Late last week before the more inflammatory sermons of the Rev. Jeremiah Wright surfaced, the retiring pastor of Barack Obama's home church was being attacked for having the temerity to suggest that white people have an advantage over blacks in the United States.
I was struck by the absurdity of the outcry over Rev. Wright stating the obvious. We have apparently become so obsessed with political correctness that we have to express outrage and shock when someone publicly states an obvious, albeit uncomfortable, fact of political life.
The same kind of silly PC-driven logic obtained earlier in the week when former Democratic vice-presidential candidate Geraldine Ferraro opined that Obama would not be a strong contender for his party's nomination for president were he white. Her remark was informed by her belief that she would never have been a VP nominee if she had been a man. And she is almost certainly right on both counts.

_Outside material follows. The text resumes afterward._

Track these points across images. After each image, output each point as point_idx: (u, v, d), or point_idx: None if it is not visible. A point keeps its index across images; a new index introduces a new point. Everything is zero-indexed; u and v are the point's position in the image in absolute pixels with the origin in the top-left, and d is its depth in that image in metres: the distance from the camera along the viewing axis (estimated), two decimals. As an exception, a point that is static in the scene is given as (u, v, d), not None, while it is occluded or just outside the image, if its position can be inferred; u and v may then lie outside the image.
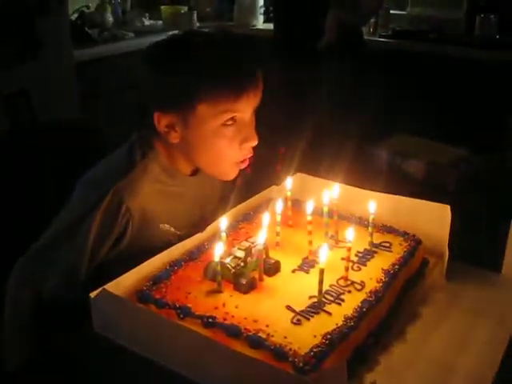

The fact - like it or not - is that race and gender are still factors in American politics. The media acknowledges this every time they break down the candidates' constituencies along gender and racial lines.
Wright unquestionably crossed the line when he started jabbering about the U.S.K.K.K. of A. and "God damn America," but in asserting that blacks are at a political and social advantage in America, all he did was name the elephant in the room. We all wish it were not so, and I like to think it is much less so today than when I was growing up in the 1950s and '60s. We're moving toward a fairer and more just society, but we're not quite there yet and we do everyone a disservice by pretending that we're reached that goal.